Awhile back I was once accused of using this blog to attack others, but the person who accused me is no longer a part of my life. When it first happened, I thought to myself "Well, they are a friend, maybe I need to take good hard look at myself, maybe I have done something wrong." But after a good reality check I realized I wasn't in the wrong. And when my accusor began to attack me repeatedly not just on what I write in this blog, but even on things I would comment on, I realized that that person was really not my friend to begin with, but the person in the wrong, not me. But that's not the point, one of the glories of having a blog is that it is your sole property - you can do whatever the hell you want and you are not required by anyone or anything to explain or justify your actions to anyone. If I did wanna attack my cyber-stalker, name and all, in this blog, I would, but I dont play low and dirty like that. Talking about what is going on without naming names is good enough for me. Besides, there's always a chance that person will read this entry and even if they do, do any of you really think that person is gonna get the picture? I doubt it. I highly doubt it.

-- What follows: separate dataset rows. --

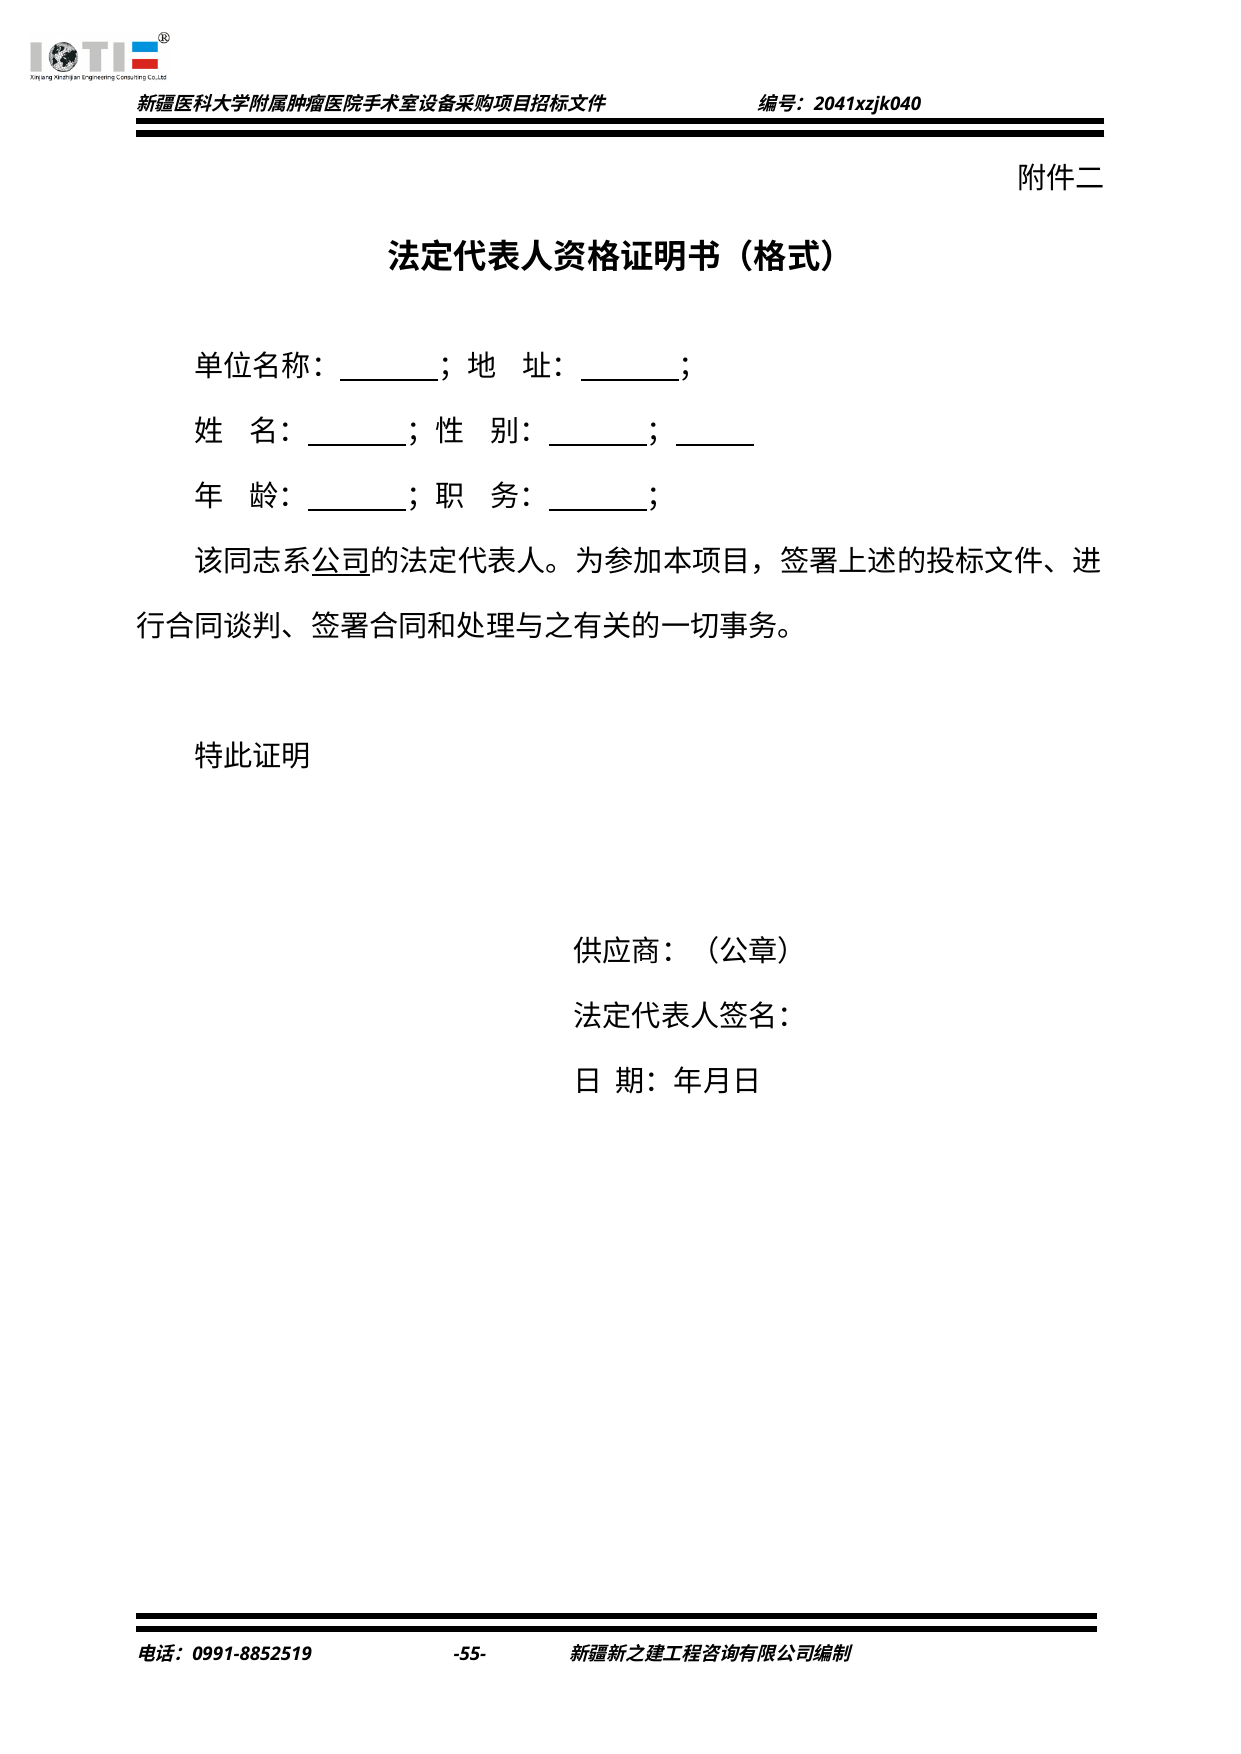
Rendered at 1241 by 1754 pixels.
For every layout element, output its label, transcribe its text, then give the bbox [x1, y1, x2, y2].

subtitle 法定代表人资格证明书（格式） [136, 221, 1104, 286]
text 单位名称： ；地 址： ； [136, 331, 1104, 396]
text 年 龄： ；职 务： ； [136, 461, 1104, 526]
text 日 期：年月日 [136, 1046, 1104, 1111]
text 姓 名： ；性 别： ； [136, 396, 1104, 461]
text 特此证明 [136, 721, 1104, 786]
text 附件二 [136, 144, 1104, 209]
text 法定代表人签名： [136, 981, 1104, 1046]
text 该同志系公司的法定代表人。为参加本项目，签署上述的投标文件、进行合同谈判、签署合同和处理与之有关的一切事务。 [136, 526, 1104, 656]
text 供应商：（公章） [136, 916, 1104, 981]
picture [25, 28, 172, 87]
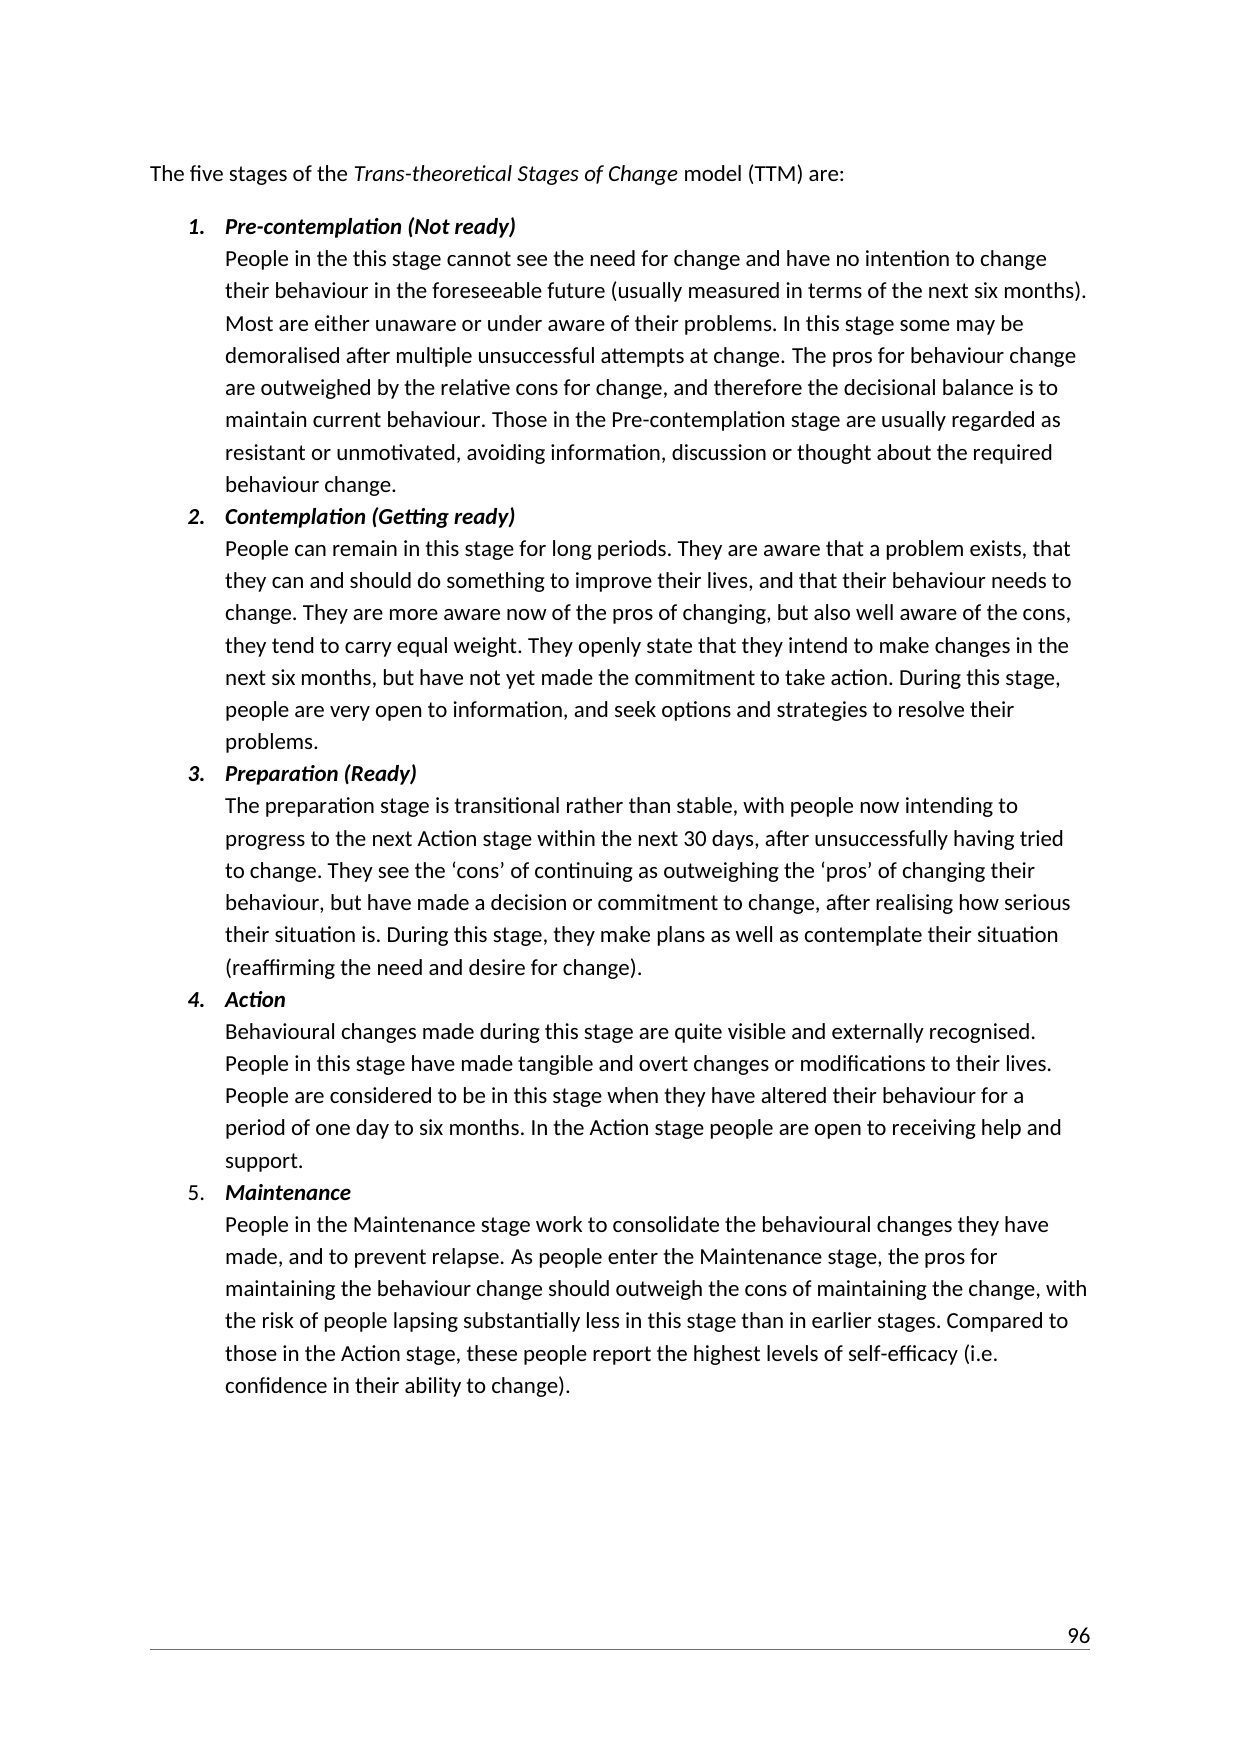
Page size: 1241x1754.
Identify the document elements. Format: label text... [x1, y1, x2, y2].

list Maintenance People in the Maintenance stage work to consolidate the behavioural changes they have made, and to prevent relapse. As people enter the Maintenance stage, the pros for maintaining the behaviour change should outweigh the cons of maintaining the change, with the risk of people lapsing substantially less in this stage than in earlier stages. Compared to those in the Action stage, these people report the highest levels of self-efficacy (i.e. confidence in their ability to change). [187, 1178, 1090, 1399]
text The five stages of the Trans-theoretical Stages of Change model (TTM) are: [150, 159, 1090, 187]
list Preparation (Ready) The preparation stage is transitional rather than stable, with people now intending to progress to the next Action stage within the next 30 days, after unsuccessfully having tried to change. They see the ‘cons’ of continuing as outweighing the ‘pros’ of changing their behaviour, but have made a decision or commitment to change, after realising how serious their situation is. During this stage, they make plans as well as contemplate their situation (reaffirming the need and desire for change). [187, 759, 1090, 981]
list Pre-contemplation (Not ready) People in the this stage cannot see the need for change and have no intention to change their behaviour in the foreseeable future (usually measured in terms of the next six months). Most are either unaware or under aware of their problems. In this stage some may be demoralised after multiple unsuccessful attempts at change. The pros for behaviour change are outweighed by the relative cons for change, and therefore the decisional balance is to maintain current behaviour. Those in the Pre-contemplation stage are usually regarded as resistant or unmotivated, avoiding information, discussion or thought about the required behaviour change. [187, 212, 1090, 498]
list Action Behavioural changes made during this stage are quite visible and externally recognised. People in this stage have made tangible and overt changes or modifications to their lives. People are considered to be in this stage when they have altered their behaviour for a period of one day to six months. In the Action stage people are open to receiving help and support. [187, 985, 1090, 1174]
list Contemplation (Getting ready) People can remain in this stage for long periods. They are aware that a problem exists, that they can and should do something to improve their lives, and that their behaviour needs to change. They are more aware now of the pros of changing, but also well aware of the cons, they tend to carry equal weight. They openly state that they intend to make changes in the next six months, but have not yet made the commitment to take action. During this stage, people are very open to information, and seek options and strategies to resolve their problems. [187, 502, 1090, 755]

Before I close this piece, I just wanna say one more thing - please, all of you who know me and joke around or talk with me on a regular basis, please dont get paranoid or freaked out by this entry. There are so many of you out there who I truly adore and I think are some of the most fascinating people I have ever had the privledge of knowing and caring about, as well as being allowed to call my friends and family. It may have taken me a few days to further confirm my suspicions and warning signs that someone is definitely cyber-stalking me, but I have the situation under control and I hope and pray that if this ever ever happens to any of you out there, that it too will only take you a few days or more to accept and confront the reality of it all. Actually, I consider myself kinda lucky, most people deal with this kinda bullshit for several months or longer; but, not me. I cant afford to waste what I consider precious life-time on someone belligerent like that - and none of you should either, not ever. Thank you for reading.